Two states halt payments to embattled HealthCare.gov contractor
Massachusetts and Vermont officials will withhold payments from the contractor behind the states’ malfunctioning Obamacare exchanges, the Boston Globe reported Thursday.
CGI Group is the main contractor in charge of both Massachusetts’ and Vermont’s state exchanges, as well as the federal site HealthCare.gov.
“CGI has consistently underperformed, which is frustrating and a serious concern,” said Jason Lefferts, a spokesman for the Massachusetts exchange. “We are holding the vendor accountable for its underperformance and will continue to apply nonstop pressure to work to fix defects and improve performance.
Massachusetts officials have paid $11 million of its $69 million contract with CGI but will not dole out any more dough until the website is functioning properly, according to Lefferts.
Vermont has already paid $18.6 million of its $82.6 million bill to CGI, but is still in talks to decide what the bottom line will be. Exchange officials are currently withholding a $5.1 million payment in return for CGI missing important deadlines and are disputing over $1 million in charges due to “incomplete work.”
Massachusetts officials already worked with a similar health care system to Obamacare, but were stymied when trying to comply with Obamacare’s updates. The new exchange website has been unable to determine eligibility for different insurance plans and struggled to set up accounts and passwords.
For Vermonters it was even worse: customers were not able to purchase coverage online until early December, a paltry record only beat by the country’s worst Obamacare marketplace.
But while Vermont and Massachusetts are blasting now-infamous CGI, they’re not the first state to withhold payments. Oregon’s utterly failed exchange has withheld $20 million from contractor Oracle and already has attorneys reviewing the bungled launch.

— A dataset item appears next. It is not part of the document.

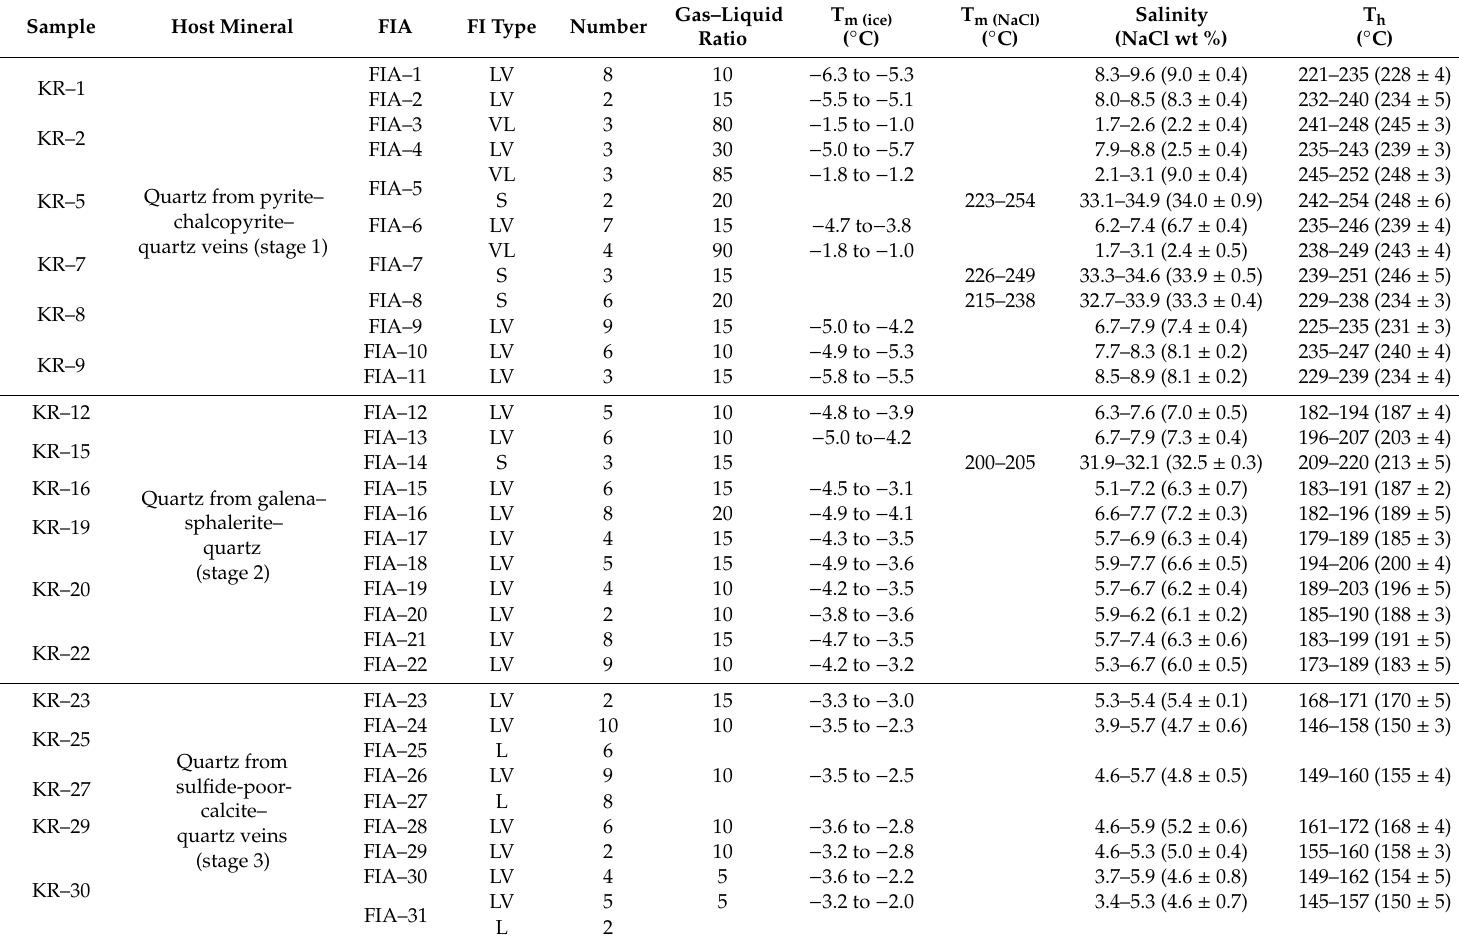
Table 1. Microthermometric data from FIAs in hydrothermal quartz of the Kuergasheng Pb–Zn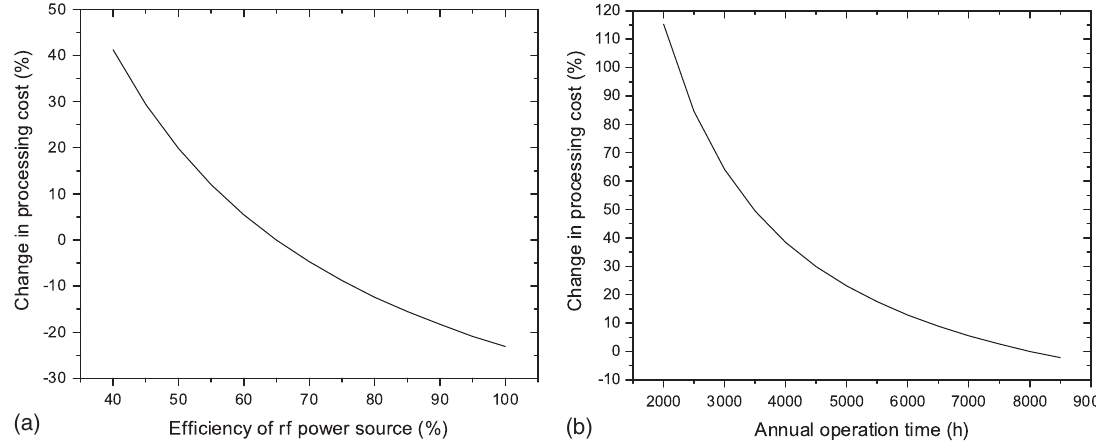
FIG. 29. Processing cost dependence on rf driver efficiency (a) and annual operation time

Even after the deadline to buy insurance for January 1 coverage, Oregon’s state exchange still cannot support online purchases. Cover Oregon officials shifted to paper applications as they abandoned hope that the site would be functioning before the deadline to buy insurance for January 1.
Oracle, a massively successful IT company run by billionaire Larry Ellison, has received $43 million so far, but Cover Oregon’s then-director Rocky King announced in late November that the exchange had refused to make any payments in the past two months and interim director Bruce Goldberg said in December that the exchange is withholding payment.
While contractors told officials the site was 80 percent finished, just 10 percent was finished correctly — and the entire site wasn’t tested until the fall.
But it appears that while Oracle is taking some hits. Amid Cover Oregon’s fiasco, King took “medical leave” and the Carolyn Lawson, chief information officer at Oregon’s health department and the primary official overseeing the exchange roll-out, resigned for “personal reasons.”
While Oracle failed to deliver its product as promised, King admitted before taking leave that exchange officials were aware the site would be delayed due to significant problems, all while presenting a rosy picture to the public.
In addition to the Vermont and Massachusetts exchanges, CGI also built federal exchange HealthCare.gov, and five other state exchanges: Kentucky, Colorado, California, Hawaii and New Mexico.
Kentucky has been held up as a model of Obamacare’s success, enrolling over 24,000 in private plans without any big hitches, while California has been portrayed as a success as well. Colorado’s CGI-built exchange didn’t experience drastic tech failures either, but even with a well-functioning site has struggled to sign up enough consumers even to meet officials’ “catastrophic” projections.
But Hawaii’s exchange launched several weeks late and may not be financially sustainable after enrolling just 683 customers. New Mexico’s small business exchange (the individual exchange was put in the care of HealthCare.gov until October 2014) didn’t fully launch until December.
While some states are happy with CGI’s performance, Vermont and Massachusetts officials have started talking about legal action against the company. Massachusetts’ exchange director Jean Yang blamed CGI for not committing enough resources to building the website, according to the Boston Globe.